___ DATA EXTRACT
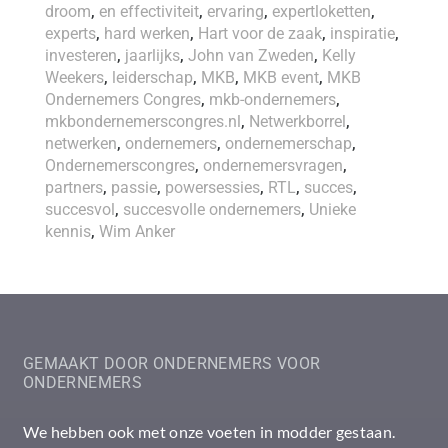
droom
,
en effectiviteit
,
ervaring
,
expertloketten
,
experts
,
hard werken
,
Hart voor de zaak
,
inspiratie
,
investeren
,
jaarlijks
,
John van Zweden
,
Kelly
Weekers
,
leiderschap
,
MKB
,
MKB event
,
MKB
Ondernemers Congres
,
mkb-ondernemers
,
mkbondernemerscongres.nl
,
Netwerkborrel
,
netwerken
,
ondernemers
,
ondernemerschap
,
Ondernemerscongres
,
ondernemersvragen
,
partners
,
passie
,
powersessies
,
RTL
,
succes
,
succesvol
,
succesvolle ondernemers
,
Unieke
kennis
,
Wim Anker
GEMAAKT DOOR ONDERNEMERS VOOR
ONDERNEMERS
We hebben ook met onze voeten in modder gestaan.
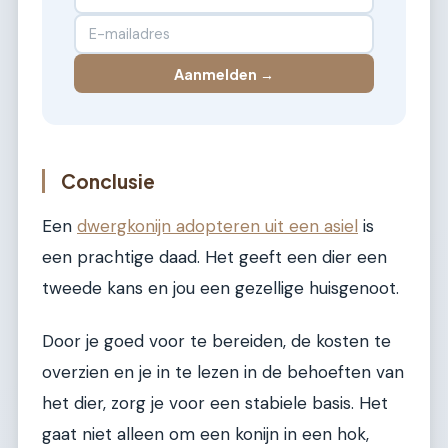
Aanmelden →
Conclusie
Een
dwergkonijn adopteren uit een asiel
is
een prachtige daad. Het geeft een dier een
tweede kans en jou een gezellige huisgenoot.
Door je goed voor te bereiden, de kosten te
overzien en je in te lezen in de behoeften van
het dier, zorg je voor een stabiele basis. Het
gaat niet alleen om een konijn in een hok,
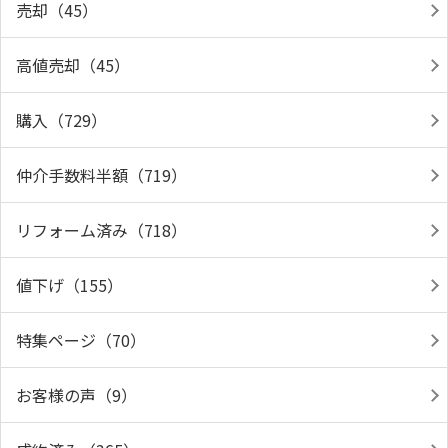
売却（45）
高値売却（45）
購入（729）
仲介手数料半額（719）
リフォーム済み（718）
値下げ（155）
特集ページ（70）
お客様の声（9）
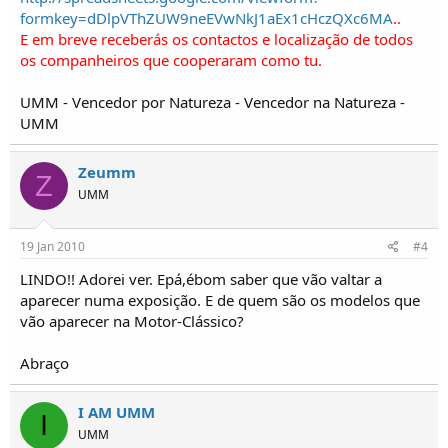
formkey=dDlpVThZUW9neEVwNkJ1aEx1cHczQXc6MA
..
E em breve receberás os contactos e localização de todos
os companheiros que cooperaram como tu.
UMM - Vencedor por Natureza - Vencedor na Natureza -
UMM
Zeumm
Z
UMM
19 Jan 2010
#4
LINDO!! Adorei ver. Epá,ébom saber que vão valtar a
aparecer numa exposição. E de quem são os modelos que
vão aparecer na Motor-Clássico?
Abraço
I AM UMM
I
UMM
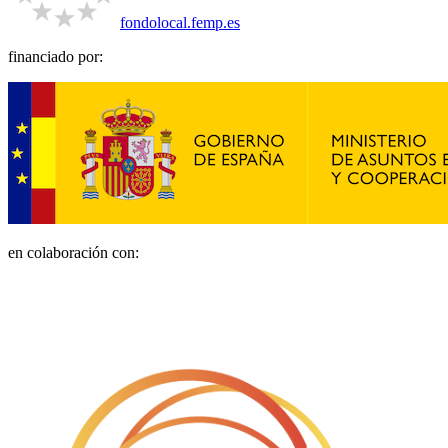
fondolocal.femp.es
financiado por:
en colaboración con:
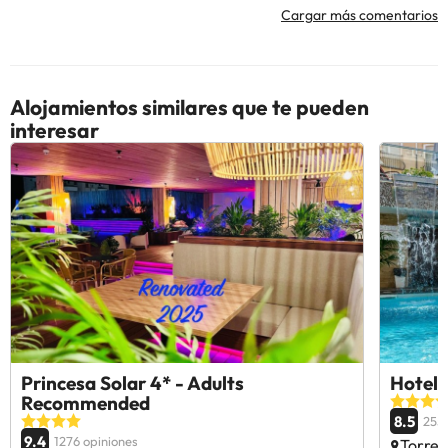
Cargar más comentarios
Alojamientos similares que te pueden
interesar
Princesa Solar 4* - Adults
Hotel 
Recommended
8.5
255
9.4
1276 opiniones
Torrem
______
In the material above, one part opens with the line containing "Aanmelden →" and closes with the line containing "os companheiros que cooperaram como tu.". Write out that part exactly and skip its pictures.

» TASK ANSWER:
Aanmelden →
Conclusie
Een
dwergkonijn adopteren uit een asiel
is
een prachtige daad. Het geeft een dier een
tweede kans en jou een gezellige huisgenoot.
Door je goed voor te bereiden, de kosten te
overzien en je in te lezen in de behoeften van
het dier, zorg je voor een stabiele basis. Het
gaat niet alleen om een konijn in een hok,
売却（45）
高値売却（45）
購入（729）
仲介手数料半額（719）
リフォーム済み（718）
値下げ（155）
特集ページ（70）
お客様の声（9）
formkey=dDlpVThZUW9neEVwNkJ1aEx1cHczQXc6MA
..
E em breve receberás os contactos e localização de todos
os companheiros que cooperaram como tu.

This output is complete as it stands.